Tuesday, November 15, 2016 - 4:00pm to 5:00pm
Refreshments: 
Cookies and Milk at 3:45pm
Location: 
Patil/Kiva G449
Speaker: 
Jelani Nelson, Harvard
Abstract:  In the "heavy hitters" or "frequent items" problem, one must process a
stream of items and report those items that occur frequently. For
example, a telecommunications company may wish to find popular
destination IP addresses in a packet stream across one of their links,
or a search engine may wish to report popular query words. A more
general problem is when there are two streams and we must report those
items whose frequencies significantly deviate between them; the former
problem is a special case since we can artificially pretend the first
of the two streams the empty stream. Such a problem naturally arises
in trend detection and anomaly detection. Several algorithms were
known in the literature solving these problems, such as the CountMin
sketch, CountSketch, Hierarchical CountSketch and others. The goal in
designing such algorithms is (1) to guarantee finding frequent items
for as lax a definition of "frequent" as possible while still limiting
output size, and while having low (2) memory consumption, (3)

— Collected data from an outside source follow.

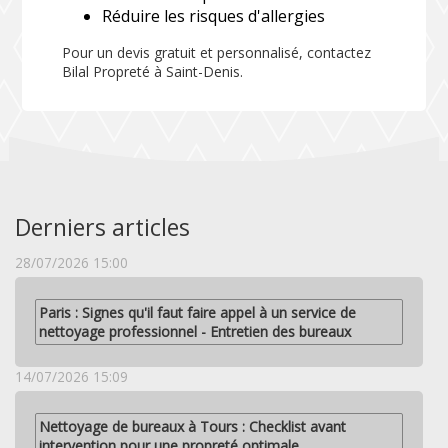
Réduire les risques d'allergies
Pour un devis gratuit et personnalisé, contactez
Bilal Propreté à Saint-Denis.
Derniers articles
28/07/2026 15:00
Paris : Signes qu'il faut faire appel à un service de
nettoyage professionnel - Entretien des bureaux
14/07/2026 15:09
Nettoyage de bureaux à Tours : Checklist avant
intervention pour une propreté optimale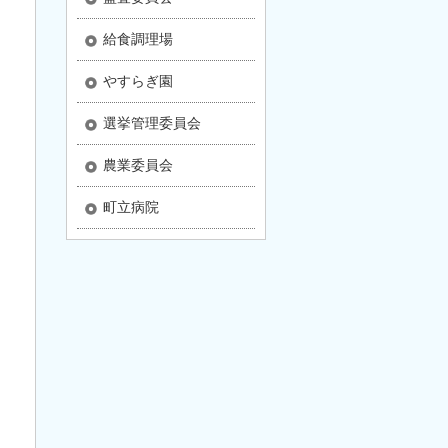
給食調理場
やすらぎ園
選挙管理委員会
農業委員会
町立病院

processing time per stream item, (4) query time to report the list of
frequent times, and (5) failure probability. Previous solutions could
perform well on various subsets of these metrics, but not on all 5
simultaneously.

We design a new algorithm, ExpanderSketch, which performs well on all
5. Our main innovation is a novel reduction to a new graph-clustering
problem we formulate, in which finding most of every cluster
guarantees finding all the frequent items. We then solve this problem
by devising a novel spectral clustering algorithm potentially of
independent interest, based on divide-and-conquer and local search.